C’est dans les années 90, qu’après des études techniques, je décide de suivre une formation maraichère et de culture sous serres. Rapidement la production de salade, tomates, courgettes remplace celle du tabac qui subit l’arrêt de la manne européenne.

La production de légumes se développe d’années en années.

Mes parents en leur temps s’étaient orientés vers la culture des asperges, des oignons et des échalotes, abandonnant veaux, vaches, cochons.

Ils avaient amorcé le tournant de la modernité.

Ma mère et mon grand-père m’avaient parlé de leurs souvenirs et de la vie de l’exploitation.

Aussi loin que les papiers nous le racontent, Pierre Dejamme, né en 1777 sous Louis XVI, alors que Lafayette combattait aux côtés de Georges Washington, et par la suite l’aïeul Cros, sous Louis Philippe, détenaient une petite exploitation.

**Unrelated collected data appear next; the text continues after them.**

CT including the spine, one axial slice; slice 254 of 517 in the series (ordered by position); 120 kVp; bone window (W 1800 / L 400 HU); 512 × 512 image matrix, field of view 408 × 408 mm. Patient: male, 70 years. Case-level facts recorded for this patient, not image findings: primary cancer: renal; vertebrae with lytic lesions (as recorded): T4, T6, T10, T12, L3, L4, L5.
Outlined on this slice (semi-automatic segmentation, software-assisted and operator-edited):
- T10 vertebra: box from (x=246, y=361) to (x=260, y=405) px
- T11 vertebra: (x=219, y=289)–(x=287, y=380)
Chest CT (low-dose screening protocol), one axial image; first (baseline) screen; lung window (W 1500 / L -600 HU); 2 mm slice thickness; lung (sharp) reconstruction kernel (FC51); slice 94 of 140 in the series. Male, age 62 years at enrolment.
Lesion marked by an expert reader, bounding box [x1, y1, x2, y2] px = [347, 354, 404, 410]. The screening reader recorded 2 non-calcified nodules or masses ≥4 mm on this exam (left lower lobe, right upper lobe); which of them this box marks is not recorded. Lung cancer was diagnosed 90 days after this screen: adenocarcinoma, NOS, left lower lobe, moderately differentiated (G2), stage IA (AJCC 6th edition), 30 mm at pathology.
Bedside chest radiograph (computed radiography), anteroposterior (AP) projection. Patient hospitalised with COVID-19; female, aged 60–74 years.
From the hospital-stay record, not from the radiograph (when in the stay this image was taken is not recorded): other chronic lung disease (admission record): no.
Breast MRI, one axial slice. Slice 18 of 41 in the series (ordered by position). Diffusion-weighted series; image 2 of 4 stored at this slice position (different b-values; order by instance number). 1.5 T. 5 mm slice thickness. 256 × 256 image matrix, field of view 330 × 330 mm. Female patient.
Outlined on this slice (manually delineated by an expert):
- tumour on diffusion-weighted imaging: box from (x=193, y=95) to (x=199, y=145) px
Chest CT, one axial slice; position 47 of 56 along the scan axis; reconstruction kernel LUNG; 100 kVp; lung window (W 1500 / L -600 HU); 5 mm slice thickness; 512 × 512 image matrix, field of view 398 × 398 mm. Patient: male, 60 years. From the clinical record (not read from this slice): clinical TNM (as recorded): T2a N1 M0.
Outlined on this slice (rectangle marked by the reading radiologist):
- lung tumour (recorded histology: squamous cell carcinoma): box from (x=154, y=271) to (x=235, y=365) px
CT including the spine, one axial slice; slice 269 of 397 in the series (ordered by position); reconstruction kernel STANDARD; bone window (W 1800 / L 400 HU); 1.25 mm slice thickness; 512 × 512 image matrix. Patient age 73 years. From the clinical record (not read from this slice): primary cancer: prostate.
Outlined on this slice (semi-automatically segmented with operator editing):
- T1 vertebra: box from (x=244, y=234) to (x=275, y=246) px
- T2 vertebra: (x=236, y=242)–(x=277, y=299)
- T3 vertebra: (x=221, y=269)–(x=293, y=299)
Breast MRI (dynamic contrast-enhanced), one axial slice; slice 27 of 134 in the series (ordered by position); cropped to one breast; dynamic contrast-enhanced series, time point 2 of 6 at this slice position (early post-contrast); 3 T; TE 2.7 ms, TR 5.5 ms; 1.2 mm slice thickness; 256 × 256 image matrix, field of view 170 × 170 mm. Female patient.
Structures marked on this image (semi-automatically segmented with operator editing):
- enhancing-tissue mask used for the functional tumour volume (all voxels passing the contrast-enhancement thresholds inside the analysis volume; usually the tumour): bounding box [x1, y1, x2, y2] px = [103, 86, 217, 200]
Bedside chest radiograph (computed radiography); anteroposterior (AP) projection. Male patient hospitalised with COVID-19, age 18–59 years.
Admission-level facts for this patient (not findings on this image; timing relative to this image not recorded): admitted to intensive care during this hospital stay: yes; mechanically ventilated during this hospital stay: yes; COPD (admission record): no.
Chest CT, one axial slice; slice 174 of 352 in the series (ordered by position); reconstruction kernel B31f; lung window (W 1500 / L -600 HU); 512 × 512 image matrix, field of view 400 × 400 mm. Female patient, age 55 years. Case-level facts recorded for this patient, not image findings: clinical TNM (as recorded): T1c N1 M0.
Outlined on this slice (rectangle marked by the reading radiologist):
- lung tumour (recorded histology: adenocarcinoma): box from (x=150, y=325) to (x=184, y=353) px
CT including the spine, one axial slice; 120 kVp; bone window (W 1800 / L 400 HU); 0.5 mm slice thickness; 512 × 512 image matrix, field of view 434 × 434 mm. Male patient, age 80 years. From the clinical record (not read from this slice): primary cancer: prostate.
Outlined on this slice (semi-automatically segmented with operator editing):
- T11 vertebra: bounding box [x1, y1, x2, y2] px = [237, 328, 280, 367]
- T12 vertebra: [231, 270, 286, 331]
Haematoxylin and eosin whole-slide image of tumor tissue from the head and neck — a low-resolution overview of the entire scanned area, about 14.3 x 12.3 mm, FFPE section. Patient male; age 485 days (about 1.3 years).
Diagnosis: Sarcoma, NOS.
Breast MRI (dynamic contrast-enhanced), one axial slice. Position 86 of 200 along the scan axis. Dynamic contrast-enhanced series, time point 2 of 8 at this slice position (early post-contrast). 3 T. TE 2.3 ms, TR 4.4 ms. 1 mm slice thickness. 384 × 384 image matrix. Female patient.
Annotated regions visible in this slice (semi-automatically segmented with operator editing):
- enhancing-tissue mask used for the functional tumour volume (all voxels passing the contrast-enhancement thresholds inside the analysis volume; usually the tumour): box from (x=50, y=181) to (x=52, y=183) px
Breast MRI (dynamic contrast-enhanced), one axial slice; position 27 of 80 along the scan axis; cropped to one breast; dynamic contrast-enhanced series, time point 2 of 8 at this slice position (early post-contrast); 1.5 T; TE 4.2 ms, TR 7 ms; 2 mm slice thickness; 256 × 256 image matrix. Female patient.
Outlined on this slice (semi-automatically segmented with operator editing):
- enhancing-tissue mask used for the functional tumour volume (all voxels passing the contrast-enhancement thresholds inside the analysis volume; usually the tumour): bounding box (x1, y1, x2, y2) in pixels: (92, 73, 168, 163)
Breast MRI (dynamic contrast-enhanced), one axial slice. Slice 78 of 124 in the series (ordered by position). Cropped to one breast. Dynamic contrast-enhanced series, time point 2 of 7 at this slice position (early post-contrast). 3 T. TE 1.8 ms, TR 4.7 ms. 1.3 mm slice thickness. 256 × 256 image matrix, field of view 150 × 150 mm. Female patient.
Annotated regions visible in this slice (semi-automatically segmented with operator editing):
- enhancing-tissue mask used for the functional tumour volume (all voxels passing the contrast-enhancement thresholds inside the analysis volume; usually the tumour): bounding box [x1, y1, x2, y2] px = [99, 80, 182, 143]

Au gré des mariages la lignée Lesvignes et Boyer fit prospérer l’activité agricole. D’une propriété morcelée avec cinq ou six vaches, quelques cochons et un cheval de trait ils en ont fait, laborieusement, un bel ensemble. Les moutons agrémentaient la propriété, la vigne était prospère. N’y avait-il pas de quoi se réjouir des 75 barriques de vin qui garnissaient les caves de Vialard ? Hélas les cours s’effondrent au moment où les cuves, pressoirs et barriques sont à renouveler.

La vigne est arrachée, on ne gardera alors qu’une production familiale.

Et puis viennent les belles années d’après-guerre où le tracteur vient soulager la famille.

En 1955 c’est la construction de la grange en pierre. Les huit vaches installées dans leurs stalles n’eurent pas à souffrir l’année d’après, du gel centenaire. Elle abritera dans son immense grenier une partie des 80 000 pieds de tabac et les noix. Aujourd’hui, aménagée elle recèle les produits de l’association de producteurs.

Il ne me reste qu’à poursuivre l’œuvre d’une famille qui s’est toujours tournée vers l’avenir, la qualité et l’authenticité.